## Problem statement
The expected output is the complete listing, copied word for word.

[[ Records for this task, beginning ]]

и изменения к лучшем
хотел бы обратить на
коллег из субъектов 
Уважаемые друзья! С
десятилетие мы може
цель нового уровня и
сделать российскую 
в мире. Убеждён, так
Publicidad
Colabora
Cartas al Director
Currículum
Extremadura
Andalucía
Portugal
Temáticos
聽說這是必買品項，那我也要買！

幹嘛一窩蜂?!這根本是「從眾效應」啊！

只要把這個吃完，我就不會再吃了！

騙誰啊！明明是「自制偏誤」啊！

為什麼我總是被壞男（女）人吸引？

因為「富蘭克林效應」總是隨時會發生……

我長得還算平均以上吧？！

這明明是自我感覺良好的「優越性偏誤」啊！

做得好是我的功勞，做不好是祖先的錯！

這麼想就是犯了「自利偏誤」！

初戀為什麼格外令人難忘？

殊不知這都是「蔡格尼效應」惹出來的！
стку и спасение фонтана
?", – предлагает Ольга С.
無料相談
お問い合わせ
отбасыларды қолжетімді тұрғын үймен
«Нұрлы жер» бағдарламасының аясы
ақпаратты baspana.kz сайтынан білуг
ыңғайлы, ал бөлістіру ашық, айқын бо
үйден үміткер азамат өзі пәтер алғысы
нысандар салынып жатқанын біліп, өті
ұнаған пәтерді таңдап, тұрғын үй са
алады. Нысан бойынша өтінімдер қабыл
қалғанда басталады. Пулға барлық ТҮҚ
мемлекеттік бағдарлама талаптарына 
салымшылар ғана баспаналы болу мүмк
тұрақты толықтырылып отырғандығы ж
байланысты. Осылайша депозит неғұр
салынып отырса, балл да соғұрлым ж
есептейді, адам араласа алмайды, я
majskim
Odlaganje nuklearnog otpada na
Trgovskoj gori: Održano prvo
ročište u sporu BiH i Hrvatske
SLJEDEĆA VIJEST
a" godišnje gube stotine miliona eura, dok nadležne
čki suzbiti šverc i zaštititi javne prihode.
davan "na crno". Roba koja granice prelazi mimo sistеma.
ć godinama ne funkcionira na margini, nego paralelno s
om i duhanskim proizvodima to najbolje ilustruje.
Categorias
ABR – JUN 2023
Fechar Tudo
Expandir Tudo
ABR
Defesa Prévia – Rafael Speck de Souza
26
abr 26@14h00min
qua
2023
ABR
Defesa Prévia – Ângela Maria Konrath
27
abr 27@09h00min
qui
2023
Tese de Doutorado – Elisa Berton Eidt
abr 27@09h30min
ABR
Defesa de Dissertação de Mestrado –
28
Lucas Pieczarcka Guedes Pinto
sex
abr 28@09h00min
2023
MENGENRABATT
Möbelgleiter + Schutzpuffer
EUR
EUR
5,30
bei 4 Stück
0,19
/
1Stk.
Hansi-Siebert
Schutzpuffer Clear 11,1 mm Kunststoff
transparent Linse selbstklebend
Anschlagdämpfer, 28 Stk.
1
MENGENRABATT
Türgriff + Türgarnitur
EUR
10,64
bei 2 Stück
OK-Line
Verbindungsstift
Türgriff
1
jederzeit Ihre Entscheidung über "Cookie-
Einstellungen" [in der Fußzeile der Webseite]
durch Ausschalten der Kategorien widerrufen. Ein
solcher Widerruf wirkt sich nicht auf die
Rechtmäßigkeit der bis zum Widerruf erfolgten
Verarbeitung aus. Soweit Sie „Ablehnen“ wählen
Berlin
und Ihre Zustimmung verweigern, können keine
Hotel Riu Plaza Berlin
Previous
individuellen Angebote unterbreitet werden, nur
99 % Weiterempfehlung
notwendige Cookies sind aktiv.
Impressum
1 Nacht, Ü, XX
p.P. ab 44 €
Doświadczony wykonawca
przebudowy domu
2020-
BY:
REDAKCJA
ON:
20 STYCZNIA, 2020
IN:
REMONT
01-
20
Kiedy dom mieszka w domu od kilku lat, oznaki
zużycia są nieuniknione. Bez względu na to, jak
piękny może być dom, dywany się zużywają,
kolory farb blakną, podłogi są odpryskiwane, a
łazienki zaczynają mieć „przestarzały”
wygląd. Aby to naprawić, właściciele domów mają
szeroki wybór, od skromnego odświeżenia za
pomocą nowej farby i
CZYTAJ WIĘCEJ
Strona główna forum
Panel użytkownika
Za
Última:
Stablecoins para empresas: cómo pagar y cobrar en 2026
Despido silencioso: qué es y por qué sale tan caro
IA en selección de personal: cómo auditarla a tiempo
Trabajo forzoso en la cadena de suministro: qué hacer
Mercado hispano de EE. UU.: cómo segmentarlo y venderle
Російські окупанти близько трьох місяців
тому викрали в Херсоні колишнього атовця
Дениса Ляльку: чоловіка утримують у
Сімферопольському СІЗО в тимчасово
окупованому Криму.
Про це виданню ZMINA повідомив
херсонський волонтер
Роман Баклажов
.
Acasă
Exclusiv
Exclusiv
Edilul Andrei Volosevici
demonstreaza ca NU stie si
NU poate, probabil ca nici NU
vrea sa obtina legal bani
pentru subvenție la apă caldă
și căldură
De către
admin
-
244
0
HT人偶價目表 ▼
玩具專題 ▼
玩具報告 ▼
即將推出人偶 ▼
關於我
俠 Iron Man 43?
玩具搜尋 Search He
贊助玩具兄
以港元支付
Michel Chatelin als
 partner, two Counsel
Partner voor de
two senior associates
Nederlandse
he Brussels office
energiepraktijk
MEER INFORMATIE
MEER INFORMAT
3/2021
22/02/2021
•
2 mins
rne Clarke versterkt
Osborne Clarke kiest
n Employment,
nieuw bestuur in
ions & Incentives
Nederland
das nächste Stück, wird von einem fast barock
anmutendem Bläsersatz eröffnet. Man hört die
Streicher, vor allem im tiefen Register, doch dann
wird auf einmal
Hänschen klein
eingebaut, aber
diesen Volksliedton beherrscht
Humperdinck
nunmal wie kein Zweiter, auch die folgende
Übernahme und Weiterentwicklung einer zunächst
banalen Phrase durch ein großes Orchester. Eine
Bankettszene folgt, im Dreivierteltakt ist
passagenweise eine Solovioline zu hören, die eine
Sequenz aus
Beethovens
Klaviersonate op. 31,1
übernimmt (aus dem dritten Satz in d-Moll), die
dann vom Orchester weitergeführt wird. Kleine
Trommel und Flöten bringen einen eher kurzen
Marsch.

[[ Records for this task, end ]]

## Written answer
и изменения к лучшем
хотел бы обратить на
коллег из субъектов 
Уважаемые друзья! С
десятилетие мы може
цель нового уровня и
сделать российскую 
в мире. Убеждён, так
Publicidad
Colabora
Cartas al Director
Currículum
Extremadura
Andalucía
Portugal
Temáticos
聽說這是必買品項，那我也要買！

幹嘛一窩蜂?!這根本是「從眾效應」啊！

只要把這個吃完，我就不會再吃了！

騙誰啊！明明是「自制偏誤」啊！

為什麼我總是被壞男（女）人吸引？

因為「富蘭克林效應」總是隨時會發生……

我長得還算平均以上吧？！

這明明是自我感覺良好的「優越性偏誤」啊！

做得好是我的功勞，做不好是祖先的錯！

這麼想就是犯了「自利偏誤」！

初戀為什麼格外令人難忘？

殊不知這都是「蔡格尼效應」惹出來的！
стку и спасение фонтана
?", – предлагает Ольга С.
無料相談
お問い合わせ
отбасыларды қолжетімді тұрғын үймен
«Нұрлы жер» бағдарламасының аясы
ақпаратты baspana.kz сайтынан білуг
ыңғайлы, ал бөлістіру ашық, айқын бо
үйден үміткер азамат өзі пәтер алғысы
нысандар салынып жатқанын біліп, өті
ұнаған пәтерді таңдап, тұрғын үй са
алады. Нысан бойынша өтінімдер қабыл
қалғанда басталады. Пулға барлық ТҮҚ
мемлекеттік бағдарлама талаптарына 
салымшылар ғана баспаналы болу мүмк
тұрақты толықтырылып отырғандығы ж
байланысты. Осылайша депозит неғұр
салынып отырса, балл да соғұрлым ж
есептейді, адам араласа алмайды, я
majskim
Odlaganje nuklearnog otpada na
Trgovskoj gori: Održano prvo
ročište u sporu BiH i Hrvatske
SLJEDEĆA VIJEST
a" godišnje gube stotine miliona eura, dok nadležne
čki suzbiti šverc i zaštititi javne prihode.
davan "na crno". Roba koja granice prelazi mimo sistеma.
ć godinama ne funkcionira na margini, nego paralelno s
om i duhanskim proizvodima to najbolje ilustruje.
Categorias
ABR – JUN 2023
Fechar Tudo
Expandir Tudo
ABR
Defesa Prévia – Rafael Speck de Souza
26
abr 26@14h00min
qua
2023
ABR
Defesa Prévia – Ângela Maria Konrath
27
abr 27@09h00min
qui
2023
Tese de Doutorado – Elisa Berton Eidt
abr 27@09h30min
ABR
Defesa de Dissertação de Mestrado –
28
Lucas Pieczarcka Guedes Pinto
sex
abr 28@09h00min
2023
MENGENRABATT
Möbelgleiter + Schutzpuffer
EUR
EUR
5,30
bei 4 Stück
0,19
/
1Stk.
Hansi-Siebert
Schutzpuffer Clear 11,1 mm Kunststoff
transparent Linse selbstklebend
Anschlagdämpfer, 28 Stk.
1
MENGENRABATT
Türgriff + Türgarnitur
EUR
10,64
bei 2 Stück
OK-Line
Verbindungsstift
Türgriff
1
jederzeit Ihre Entscheidung über "Cookie-
Einstellungen" [in der Fußzeile der Webseite]
durch Ausschalten der Kategorien widerrufen. Ein
solcher Widerruf wirkt sich nicht auf die
Rechtmäßigkeit der bis zum Widerruf erfolgten
Verarbeitung aus. Soweit Sie „Ablehnen“ wählen
Berlin
und Ihre Zustimmung verweigern, können keine
Hotel Riu Plaza Berlin
Previous
individuellen Angebote unterbreitet werden, nur
99 % Weiterempfehlung
notwendige Cookies sind aktiv.
Impressum
1 Nacht, Ü, XX
p.P. ab 44 €
Doświadczony wykonawca
przebudowy domu
2020-
BY:
REDAKCJA
ON:
20 STYCZNIA, 2020
IN:
REMONT
01-
20
Kiedy dom mieszka w domu od kilku lat, oznaki
zużycia są nieuniknione. Bez względu na to, jak
piękny może być dom, dywany się zużywają,
kolory farb blakną, podłogi są odpryskiwane, a
łazienki zaczynają mieć „przestarzały”
wygląd. Aby to naprawić, właściciele domów mają
szeroki wybór, od skromnego odświeżenia za
pomocą nowej farby i
CZYTAJ WIĘCEJ
Strona główna forum
Panel użytkownika
Za
Última:
Stablecoins para empresas: cómo pagar y cobrar en 2026
Despido silencioso: qué es y por qué sale tan caro
IA en selección de personal: cómo auditarla a tiempo
Trabajo forzoso en la cadena de suministro: qué hacer
Mercado hispano de EE. UU.: cómo segmentarlo y venderle
Російські окупанти близько трьох місяців
тому викрали в Херсоні колишнього атовця
Дениса Ляльку: чоловіка утримують у
Сімферопольському СІЗО в тимчасово
окупованому Криму.
Про це виданню ZMINA повідомив
херсонський волонтер
Роман Баклажов
.
Acasă
Exclusiv
Exclusiv
Edilul Andrei Volosevici
demonstreaza ca NU stie si
NU poate, probabil ca nici NU
vrea sa obtina legal bani
pentru subvenție la apă caldă
și căldură
De către
admin
-
244
0
HT人偶價目表 ▼
玩具專題 ▼
玩具報告 ▼
即將推出人偶 ▼
關於我
俠 Iron Man 43?
玩具搜尋 Search He
贊助玩具兄
以港元支付
Michel Chatelin als
 partner, two Counsel
Partner voor de
two senior associates
Nederlandse
he Brussels office
energiepraktijk
MEER INFORMATIE
MEER INFORMAT
3/2021
22/02/2021
•
2 mins
rne Clarke versterkt
Osborne Clarke kiest
n Employment,
nieuw bestuur in
ions & Incentives
Nederland
das nächste Stück, wird von einem fast barock
anmutendem Bläsersatz eröffnet. Man hört die
Streicher, vor allem im tiefen Register, doch dann
wird auf einmal
Hänschen klein
eingebaut, aber
diesen Volksliedton beherrscht
Humperdinck
nunmal wie kein Zweiter, auch die folgende
Übernahme und Weiterentwicklung einer zunächst
banalen Phrase durch ein großes Orchester. Eine
Bankettszene folgt, im Dreivierteltakt ist
passagenweise eine Solovioline zu hören, die eine
Sequenz aus
Beethovens
Klaviersonate op. 31,1
übernimmt (aus dem dritten Satz in d-Moll), die
dann vom Orchester weitergeführt wird. Kleine
Trommel und Flöten bringen einen eher kurzen
Marsch.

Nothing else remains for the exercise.